***** GIVEN RECORDS

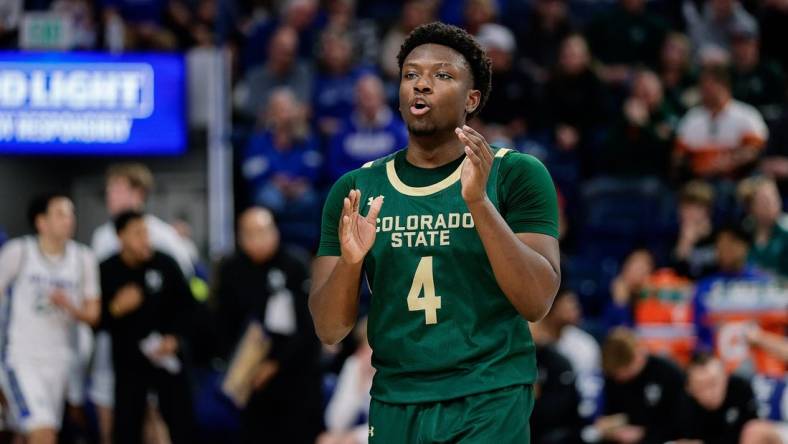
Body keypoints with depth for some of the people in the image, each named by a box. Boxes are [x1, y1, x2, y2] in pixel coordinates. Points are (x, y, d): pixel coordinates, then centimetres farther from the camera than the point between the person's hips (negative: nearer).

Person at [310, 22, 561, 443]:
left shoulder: (516, 174, -4)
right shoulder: (355, 189, 5)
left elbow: (537, 302, -13)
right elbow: (329, 329, 3)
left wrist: (479, 202, -23)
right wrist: (349, 261, -17)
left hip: (489, 404, -3)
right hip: (394, 406, 3)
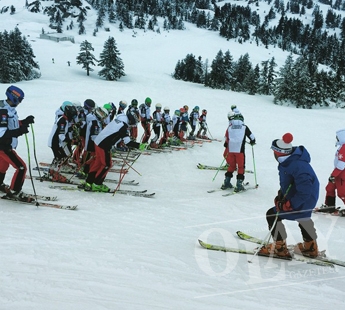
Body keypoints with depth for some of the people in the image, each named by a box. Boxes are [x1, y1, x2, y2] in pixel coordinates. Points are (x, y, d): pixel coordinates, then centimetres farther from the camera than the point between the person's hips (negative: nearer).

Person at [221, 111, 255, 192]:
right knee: (241, 167, 5)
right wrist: (252, 141, 33)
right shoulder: (244, 126, 4)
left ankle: (226, 183, 18)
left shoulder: (229, 127, 5)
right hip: (240, 150, -2)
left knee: (231, 166, 17)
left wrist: (226, 144, 30)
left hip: (230, 149, 2)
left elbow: (226, 139, 9)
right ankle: (239, 184, -1)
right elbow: (251, 136, 12)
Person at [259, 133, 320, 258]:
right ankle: (310, 247, 53)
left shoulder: (297, 166, -36)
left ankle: (279, 247, 5)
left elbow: (304, 192, -35)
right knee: (303, 219, 33)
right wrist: (281, 194, 0)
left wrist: (287, 205, -31)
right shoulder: (289, 160, -6)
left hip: (303, 201, -10)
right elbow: (287, 182, 10)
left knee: (272, 214, -7)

**********

Restate the data word for word from its first line through the line with "left elbow: (304, 192, -35)", leaving out any picture along the way.

Body keypoints with depth for some of the people in the image, each named by a box. Boxes are [x1, y1, x2, y2] in pixel coordinates. Points are (x, y, d): pixel coordinates, then centimetres farther from the camera than the point between the person's hips (negative: nearer).

Person at [310, 22, 561, 443]:
left shoulder: (516, 174, -4)
right shoulder: (355, 189, 5)
left elbow: (537, 302, -13)
right elbow: (329, 329, 3)
left wrist: (479, 202, -23)
right wrist: (349, 261, -17)
left hip: (489, 404, -3)
right hip: (394, 406, 3)
Body keypoints with depth for some of the people in the image, each named by a box. Boxes are [x1, y1, x2, y2] in pixel coordinates. Points are (x, y, d): pixel coordinates, then centimetres farther from the camera than the point between the person's hips (negative: nearer).

Person at [221, 111, 255, 192]:
right knee: (241, 167, 5)
right wrist: (252, 141, 33)
right shoulder: (244, 126, 4)
left ankle: (226, 183, 18)
left shoulder: (229, 127, 5)
right hip: (240, 150, -2)
left knee: (231, 166, 17)
left wrist: (226, 144, 30)
left hip: (230, 149, 2)
left elbow: (226, 139, 9)
right ankle: (239, 184, -1)
right elbow: (251, 136, 12)
Person at [259, 133, 320, 258]:
right ankle: (310, 247, 53)
left shoulder: (297, 166, -36)
left ankle: (279, 247, 5)
left elbow: (304, 192, -35)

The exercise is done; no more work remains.